Swaddling is a necessary comfort for an infant whose concept of the world has gone from closed-loop-placenta-driven to infinite-spaces and adaptation. It affords a baby the illusion of self-care they enjoyed while swimming in amniotic warmth while coming to grips with the wide world they now inhabit.
When my cleaning was done, the dentist came into the office and apologized for making me wait. He had a dental emergency that morning, someone had broken a tooth, and therefore put me in the capable and thorough hands of his number 2. They took one last look at my teeth and commended me for a boring set of choppers.
"Boring is good.
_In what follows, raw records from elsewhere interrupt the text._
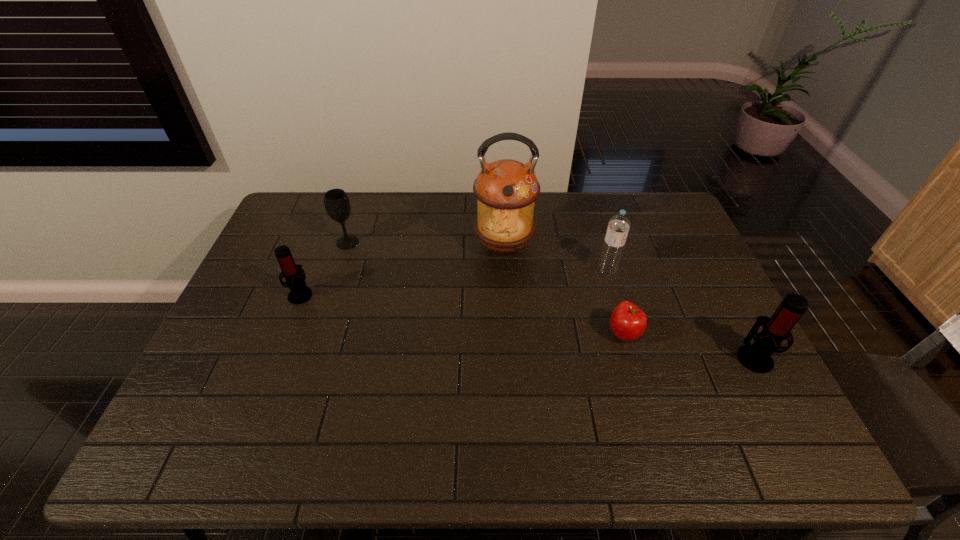
Find the location of a particular element. Image resolution: width=960 pixels, height=540 pixels. the shorter microphone is located at coordinates (299, 293).

Locate an element on the screen. This screenshot has width=960, height=540. the farther microphone is located at coordinates (299, 293).

Identify the location of the taller microphone. Image resolution: width=960 pixels, height=540 pixels. (757, 357).

This screenshot has width=960, height=540. What are the coordinates of `the right microphone` in the screenshot? It's located at (757, 357).

Where is `the fifth object from right to left`? This screenshot has height=540, width=960. the fifth object from right to left is located at coordinates (336, 202).

Find the location of a particular element. This screenshot has height=540, width=960. water bottle is located at coordinates (618, 226).

Identify the location of apple. The image size is (960, 540). (628, 322).

This screenshot has height=540, width=960. Identify the location of the tallest object. (506, 190).

The width and height of the screenshot is (960, 540). Find the location of `the fourth object from right to left`. the fourth object from right to left is located at coordinates (506, 190).

Image resolution: width=960 pixels, height=540 pixels. I want to click on free space located 0.260m on the right of the third nearest object, so click(401, 294).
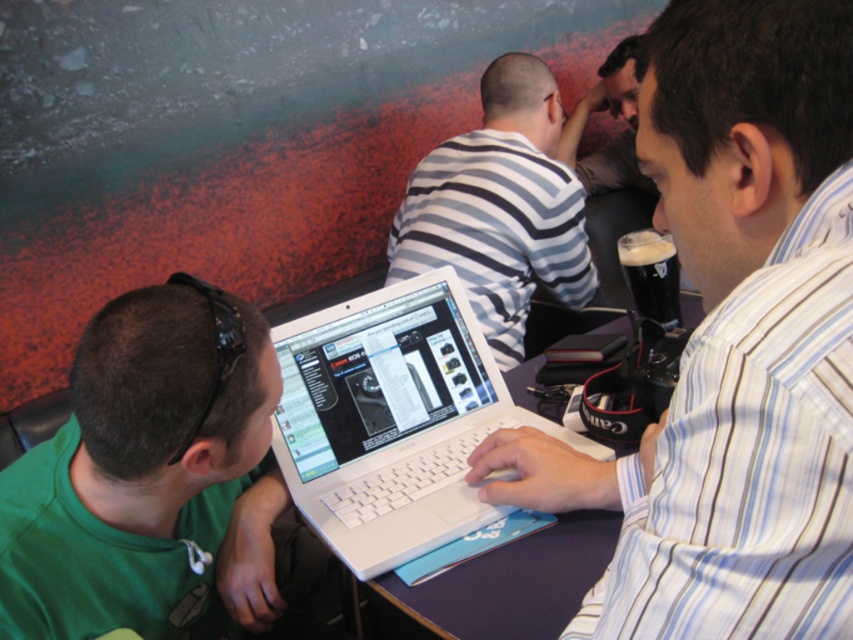
Which is behind, point (479, 364) or point (463, 273)?

The point (463, 273) is behind.

Who is positioned more to the left, white plastic laptop at center or striped cotton shirt at center?

Positioned to the left is white plastic laptop at center.

Where is `white plastic laptop at center`? This screenshot has width=853, height=640. white plastic laptop at center is located at coordinates (392, 420).

At what (x,y) coordinates should I click in order to perform the action: click on white plastic laptop at center. Please return your answer as a coordinate pair (x, y). Looking at the image, I should click on (392, 420).

Is point (154, 380) positioned behind point (521, 150)?

No, (154, 380) is in front of (521, 150).

What do you see at coordinates (149, 481) in the screenshot?
I see `green matte shirt at lower left` at bounding box center [149, 481].

Between point (39, 577) and point (554, 227), which one is positioned in front?

Point (39, 577) is in front.

What are the coordinates of `green matte shirt at lower left` in the screenshot? It's located at (149, 481).

Between white glossy laptop at center and white plastic laptop at center, which one appears on the left side from the viewer's perspective?

From the viewer's perspective, white plastic laptop at center appears more on the left side.

Between white glossy laptop at center and white plastic laptop at center, which one is positioned higher?

Positioned higher is white glossy laptop at center.

The height and width of the screenshot is (640, 853). What do you see at coordinates (734, 344) in the screenshot? I see `white glossy laptop at center` at bounding box center [734, 344].

The image size is (853, 640). Identify the location of white glossy laptop at center. (734, 344).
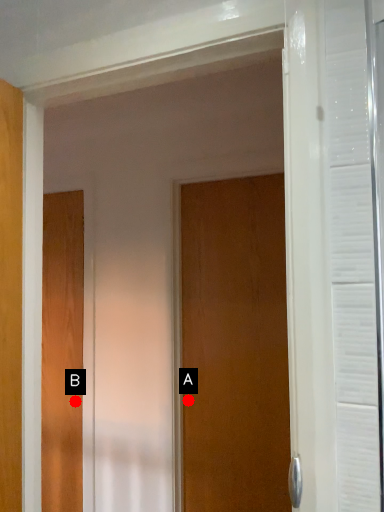
Question: Two points are circled on the image, labeled by A and B beside each circle. Which point is closer to the camera?

Choices:
 (A) A is closer
 (B) B is closer

Answer: (A)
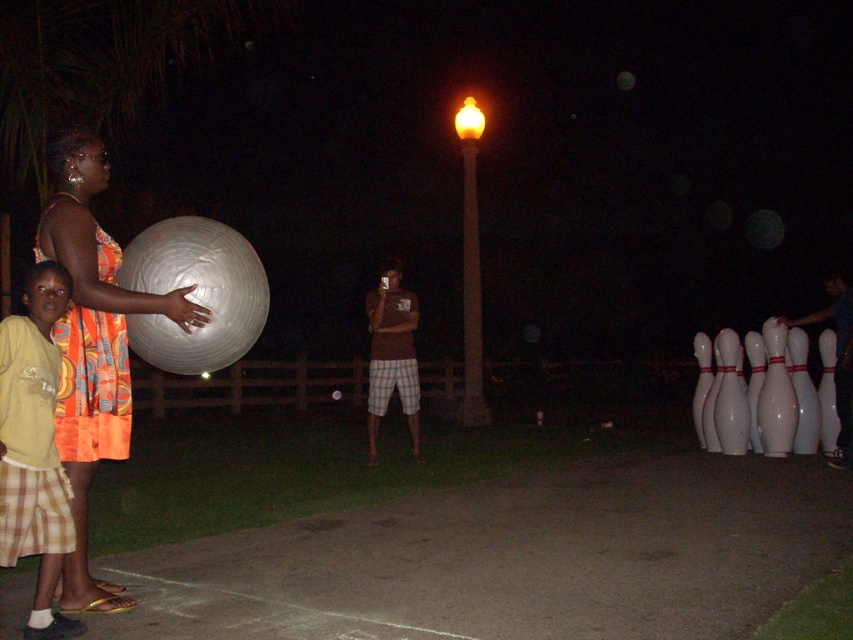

You don't want to experience 'interesting dental work'."My earth-mother-technician slipped me a bag with some floss, tooth-paste and a new tooth-brush and reassured me that the baby puke was a badge of honor. The dentist agreed and told me my nights would get easier. They both suggested however that I embrace these days driven by instinct because soon my son will be grown. They both had teenage children who, "seemed like 4-years-old two months ago."
I left feeling good that I enjoy such kind folks.
We had a storm here in Chicago last night. One of those Wizard of Oz Midwestern gales that make you glad you don't live in a tent or make a living as a tight-rope walker. Walking home I watched a boy about 4-years-old race ahead of his mom picking up broken limbs from the storm-tossed trees.
I looked forward to swaddling my son and singing him songs and sharing the instincts of self-care.